NEW YORK – The possibility of the New York Racing Association instituting house rules on repeat violators and the feasibility of installing a synthetic surface at two of NYRA’s three tracks were among the significant topics discussed Wednesday at NYRA’s Equine Safety Committee meeting in midtown Manhattan.

Anthony Bonomo, a horse owner and chairman of the safety committee, said that he has asked Dr. Scott Palmer, a member of Gov. Andrew Cuomo’s Task Force on Racehorse Health and Safety, to seek a meeting between the task force, the state, and the Equine Safety Committee, to discuss possibly developing enforceable penalties for horsemen who continually have medication positives.

“Allowing repeat offenders to continue, to me is not good. We don’t do it anywhere else,” Bonomo, whose horses include Gotham contender Escapefromreality, said after the meeting. “If you’re a drunk driver and you get caught, don’t they take your license away?

“We need to effectively develop some measures to give us the power to just police ourselves,” Bonomo added.

Bonomo said one possible way of doing it is to come up with “trace levels” of permissible medications.

Part of the reason to adopt house rules, Bonomo said, is because of the perception that NYRA doesn’t do anything when a medication positive is revealed. While NYRA pulls the blood and urine samples, it is the state that conducts the tests and metes out the penalties. In many cases, it takes several months for those penalties to be handed out. Richard Dutrow Jr. trained under a stay for 15 months after the state issued him a 10-year suspension.

“The fight to deny a license is not within our purview, it’s the state’s,” Bonomo said during the open meeting. “We at NYRA do have certain things we can do, which is come up with a code of house rules. When we’re told of a violation we can do certain things. It’s our obligation to do certain things.”

Steve Duncker, a former NYRA chairman who attended the meeting, and trainer Rick Violette, a member of the safety committee, both said that NYRA needs to be cautious about violating a horseman’s due process.
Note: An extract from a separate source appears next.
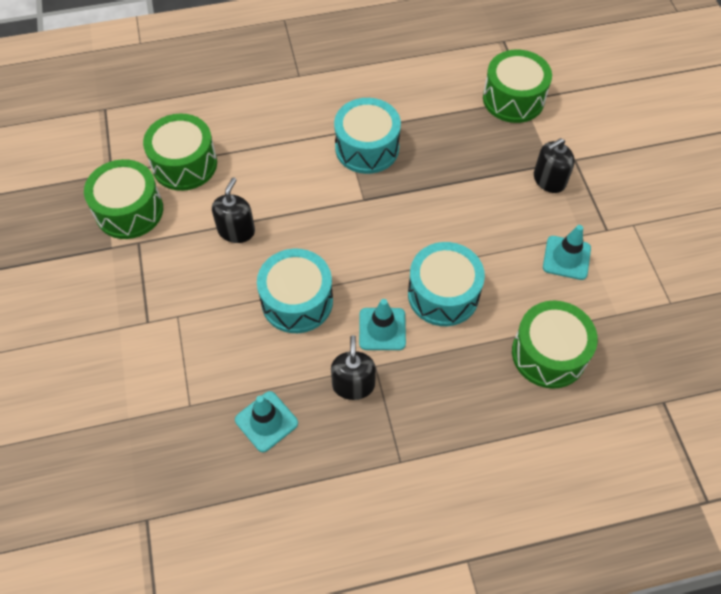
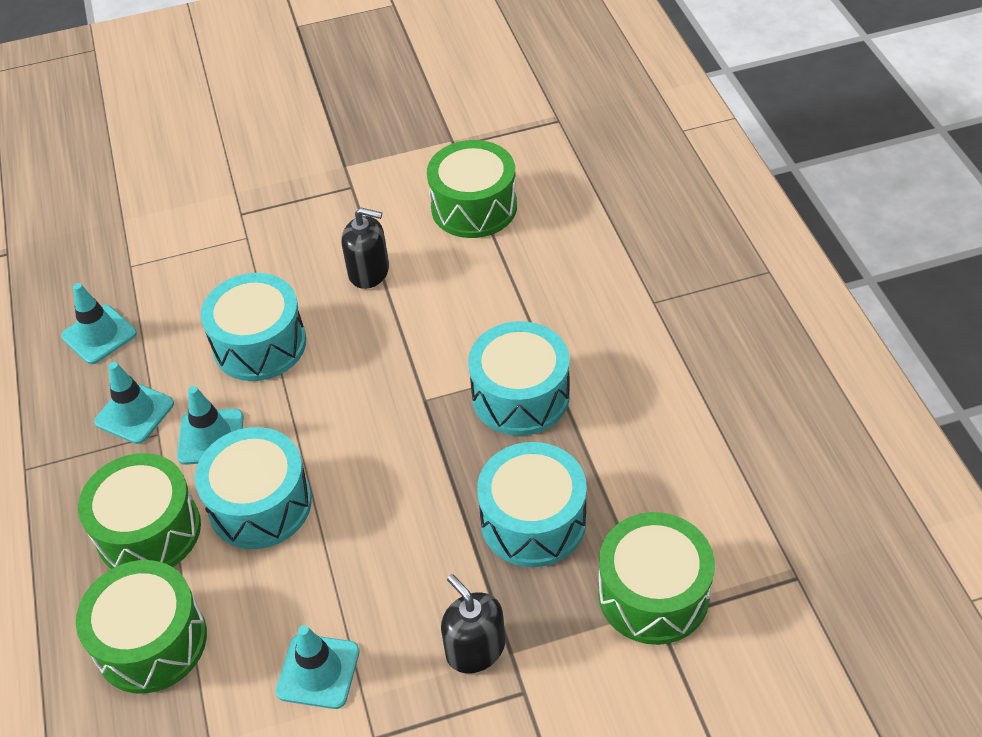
camera: 90 degrees right, 10 degrees down
green drum [84,159,163,239] -> green drum moved to [78,453,201,569]
black soap dispenser [331,335,376,400] -> turquoise traffic cone [94,362,174,444]
none -> turquoise drum [477,442,587,567]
“We tripped there before,” Duncker said.

Violette said that it’s important for NYRA to make sure it doesn’t send the wrong message that the game is rife with cheaters.

“Serious violations with someone trying to alter the outcome of a race is incredibly small,” Violette said. “Be careful to send the right message that we’re going after a very small percentage of people who don’t play by the rules. If don’t send that message we’re hung by our own petard.”

The Safety Committee is charged with coming up with ideas to make things safer at NYRA’s tracks. One idea being studied is the feasibility of installing synthetic surfaces at both Belmont and Aqueduct.

Glen Kozak, NYRA’s director of racing surfaces, said he is doing “fact-finding” on the issue that includes meetings with officials who market the Tapeta surface as well as those who produce Polytrack. Kozak said he should have information to present to the NYRA board in four to six weeks.

“We don’t have the opportunity at Saratoga we do at Belmont for sure – you could get a mile track inside [the main] – and at Aqueduct you have to go through the configuration on what makes the most sense,” Kozak said.

Kozak said a synthetic surface would not be something employed only for winter racing, but it could help preserve the turf courses at Belmont in the event inclement weather forced races off the turf.

The Safety Committee can only make recommendations to the board. The decision to install a synthetic surface would have to come from the full board.

Also at the meeting, it was revealed that a bill was introduced to cut the number of mandatory dates from Dec. 1 to April 1 from 95 to 75. Violette said that suggestion is “flat out not acceptable to horsemen and breeders.” Earlier this winter, NYRA sliced six days off the winter schedule with the blessing of the horsemen and breeders.

Violette did say that a well thought-out reduction in winter dates is something the horsemen might be amenable too provided they are part of the planning process.